Don Pedro Celestino Bauzá, soldado de la independencia a las
órdenes de Artigas, no pudo cumplir en el plazo establecido con ese pago, y
como consecuencia el fiador Magariños hace honor a su palabra y paga la deuda
contraída por Bauzá, a la viuda del vendedor Ferrara, finalizando el año de
1814, y solicitándole con tal motivo un documento a la acreedora, anulando la
venta de su esposo de 9 años atrás y cediendo los derechos del campo al fiador.
Tras el fallecimiento de Pedro Celestino Bauzá ocurrido en
1818, y con ese documento en mano como argumento, según relata el expediente
judicial al respecto, Magariños vende al brasileño José de Souza Avila en
diciembre de 1820 los campos de referencia, quienes toman posesión del bien
afincándose en la zona aproximadamente en 1824, demora que se debe casi con
seguridad al tiempo de espera para la construcción de las viviendas, que
prácticamente sin dudas a juicio de quien suscribe, se trata de la casa que aún
sigue en pie en la margen norte del Olimar, a la vera del entonces camino real
que cruzaba el Olimar en el Paso de la Laguna, la misma casa que posteriormente
perteneciera al escribano Lucas Urrutia y que fuera la primera del departamento
en tener teléfono, y que aún hoy se conserva en inmejorable estado.

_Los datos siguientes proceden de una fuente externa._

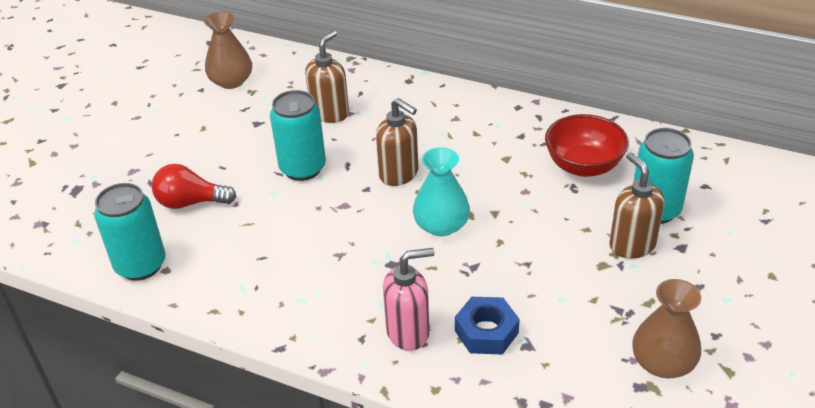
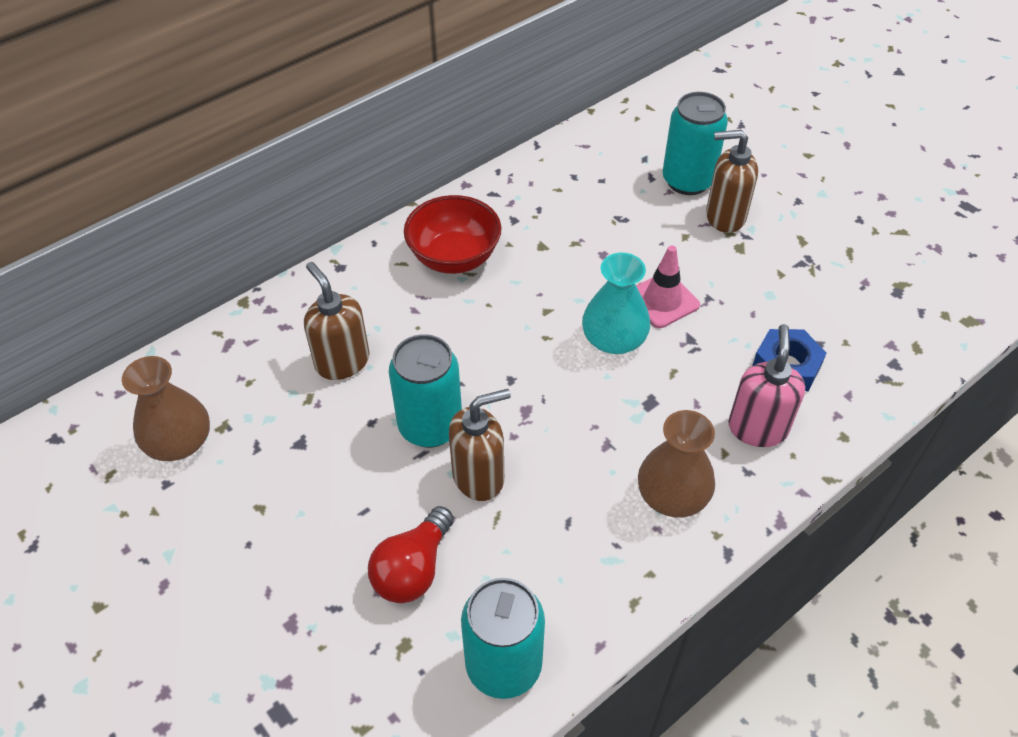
camera: 65 degrees left, 10 degrees up
(399, 174) = (506, 341): brown soap dispenser -> brown soap dispenser (479, 477)
(502, 238) = (662, 300): none -> pink traffic cone
(583, 166) = (594, 197): red bowl -> red bowl (454, 257)
(662, 363) = (877, 265): brown vase -> brown vase (672, 495)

En 1838, las sucesoras de Bauzá, las hermanas Josefa y
Toribia, interponen un juicio reclamando sus derechos a la propiedad adquirida
por su padre por escritura pública y nunca por él enajenada, solicitando la
devolución de las tierras y el desalojo del ocupante De Souza Avila, hecho al
que por supuesto el brasileño se niega aduciendo haberla comprado y pagado al
doctor Magariños. El juicio en primera instancia, decidido recién más de 20
años después, en 1859, resulta favorable a las Bauzá, considerando que el
documento obtenido por Magariños y que usó para vender a De Souza no era válido
ya que existía previa “una escritura en regla que no puede ser desconocida por
un documento de ese tipo”, ordenando la inmediata devolución de las tierras a
sus propietarias.
La sentencia fue apelada por De Souza agregando el argumento
de la prescripción por el tiempo transcurrido, más de 35 años, asunto que
también fue descartado por el tiempo transcurrido entre la toma de posesión y
la de notificación del litigio no pasaba de 15 años, dejando firme la sentencia
anterior.
Ante estos hechos consumados ya en el año de 1863, los sucesores de De Souza Avila que ya había fallecido, representados por uno de sus yernos, Theodolino Farinha, realizan un acuerdo de transacción con las herederas de Bauzá, mediante el cual, casi cuarenta años más tarde de la compra original, se vuelven a pagar los campos que ocupaban.